Having had American Flyer as a boy, I was completely unfamiliar with Lionel and their numbering system. I became a dealer for Williams and Weaver and settled on Mikes Train House as my best distributor for Lionel. When he formed MTH, I was able to be a MTH dealer as well.
George, my service man still operates Lionel Service Station No. 224 in that area and is a fine repair man, doing a good business there as 'Uncle Sam's Trains'.
Here are two of our business cards from the time.
Attachments
TimDude posted:I owned Tim's Toy Trains in Colorado for almost 5 years. I took over from a previous store, Hanks Model Trains, when the original owner was retiring. I learned a lot about the hobby, about running a business, about people and about myself. One thing is I will never walk into a big box store with my old mind set. Now I look all that inventory and think of all the invoices that need to be paid. I think of the rent, the utility bills and I have a new found respect for any entity that can maintain any kind of retail store. After I shut down and joined the masses again with a "9 to 5" job I can relate to the bosses when they say they can't afford to do this or that, I know the feeling. I was always around $25k in the hole, always. I had customers that were self employed say that was normal. I had a friend of mine that owned a printing business and he was always $250k in the hole. I think the big box stores are always $2.5mil in the hole.
The other main thing I learned was I will never do it again. I used to joke with my regular customers that working in a toy train store was great, running a business sucks! I really only want to be the stock boy, not the CEO or especially the accountant.

━━━━━━━━━━━━━━━━━━━━━━━━━━━━━━

● **Prompt A**
Reproduce the excerpt word for word from "The other main" to "especially the accountant.".
● **Prompt B**
List every dollar amount mentioned in the excerpt.
● **Prompt C**
In one to three sentences, explain why the writer of the second post in the excerpt says he will never run a store again.
The records below are separate material, unrelated to the excerpt.

[Stored items]
━━━━━━━━━━━━━━━━━━━━━━━━━━━━━━

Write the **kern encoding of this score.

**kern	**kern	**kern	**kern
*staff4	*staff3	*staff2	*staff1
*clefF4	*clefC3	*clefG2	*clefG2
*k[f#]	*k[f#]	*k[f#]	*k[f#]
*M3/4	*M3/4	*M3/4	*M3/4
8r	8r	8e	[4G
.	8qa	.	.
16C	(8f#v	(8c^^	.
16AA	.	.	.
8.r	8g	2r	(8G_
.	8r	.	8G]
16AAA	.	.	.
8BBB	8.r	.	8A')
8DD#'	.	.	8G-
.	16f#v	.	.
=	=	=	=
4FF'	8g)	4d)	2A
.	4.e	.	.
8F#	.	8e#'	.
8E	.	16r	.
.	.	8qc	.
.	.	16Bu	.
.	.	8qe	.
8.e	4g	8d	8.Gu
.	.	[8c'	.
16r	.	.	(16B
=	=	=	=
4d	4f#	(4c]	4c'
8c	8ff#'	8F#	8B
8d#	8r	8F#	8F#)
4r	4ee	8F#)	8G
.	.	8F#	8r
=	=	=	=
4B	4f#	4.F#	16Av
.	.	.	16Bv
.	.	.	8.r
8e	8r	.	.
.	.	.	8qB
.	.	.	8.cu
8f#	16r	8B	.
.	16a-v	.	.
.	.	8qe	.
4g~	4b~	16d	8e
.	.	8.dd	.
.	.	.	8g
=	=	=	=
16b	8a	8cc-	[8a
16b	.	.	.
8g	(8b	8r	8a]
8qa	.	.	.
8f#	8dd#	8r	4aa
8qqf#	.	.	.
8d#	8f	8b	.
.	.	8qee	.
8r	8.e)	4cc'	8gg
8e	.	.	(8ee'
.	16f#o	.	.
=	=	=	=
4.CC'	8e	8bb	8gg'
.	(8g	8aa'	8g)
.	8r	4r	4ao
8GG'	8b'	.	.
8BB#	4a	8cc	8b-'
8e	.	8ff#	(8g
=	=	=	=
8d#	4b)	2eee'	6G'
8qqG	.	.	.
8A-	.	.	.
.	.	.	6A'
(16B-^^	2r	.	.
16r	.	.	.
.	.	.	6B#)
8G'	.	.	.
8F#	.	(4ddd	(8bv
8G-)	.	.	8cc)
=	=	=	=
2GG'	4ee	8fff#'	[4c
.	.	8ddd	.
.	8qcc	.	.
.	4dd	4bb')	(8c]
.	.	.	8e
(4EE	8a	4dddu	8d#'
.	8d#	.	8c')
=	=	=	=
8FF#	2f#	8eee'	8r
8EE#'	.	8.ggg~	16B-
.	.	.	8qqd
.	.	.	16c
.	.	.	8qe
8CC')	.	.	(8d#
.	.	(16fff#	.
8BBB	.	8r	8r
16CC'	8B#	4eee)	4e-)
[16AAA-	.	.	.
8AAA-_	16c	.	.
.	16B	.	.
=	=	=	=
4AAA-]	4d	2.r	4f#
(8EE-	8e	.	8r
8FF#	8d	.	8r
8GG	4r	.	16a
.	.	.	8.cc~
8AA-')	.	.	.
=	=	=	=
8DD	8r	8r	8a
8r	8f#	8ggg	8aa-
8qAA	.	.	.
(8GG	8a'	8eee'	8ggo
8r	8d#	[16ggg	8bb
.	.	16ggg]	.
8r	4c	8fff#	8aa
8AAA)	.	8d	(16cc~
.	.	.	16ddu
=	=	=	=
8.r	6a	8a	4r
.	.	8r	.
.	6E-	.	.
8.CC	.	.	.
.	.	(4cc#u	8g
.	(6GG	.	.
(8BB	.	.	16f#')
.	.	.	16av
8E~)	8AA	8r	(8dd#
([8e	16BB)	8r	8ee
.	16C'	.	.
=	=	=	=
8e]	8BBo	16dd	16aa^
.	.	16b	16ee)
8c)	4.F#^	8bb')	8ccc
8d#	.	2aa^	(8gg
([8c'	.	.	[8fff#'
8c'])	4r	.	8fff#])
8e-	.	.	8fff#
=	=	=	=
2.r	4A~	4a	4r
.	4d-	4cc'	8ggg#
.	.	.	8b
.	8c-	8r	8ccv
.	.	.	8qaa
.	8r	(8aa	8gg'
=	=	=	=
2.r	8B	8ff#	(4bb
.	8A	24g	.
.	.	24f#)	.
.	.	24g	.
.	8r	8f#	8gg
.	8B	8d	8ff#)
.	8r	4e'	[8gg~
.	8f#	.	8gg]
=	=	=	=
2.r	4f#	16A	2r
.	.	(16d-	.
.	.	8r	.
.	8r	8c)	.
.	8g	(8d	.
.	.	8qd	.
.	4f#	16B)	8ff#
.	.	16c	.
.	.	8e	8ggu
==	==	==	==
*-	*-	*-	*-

━━━━━━━━━━━━━━━━━━━━━━━━━━━━━━

● **Answer box A**
The other main thing I learned was I will never do it again. I used to joke with my regular customers that working in a toy train store was great, running a business sucks! I really only want to be the stock boy, not the CEO or especially the accountant.

● **Answer box B**
$25k, $250k, $2.5mil

● **Answer box C**
He found that working in a toy train store was great but running a business was not. He only wants to be the stock boy, not the CEO or especially the accountant.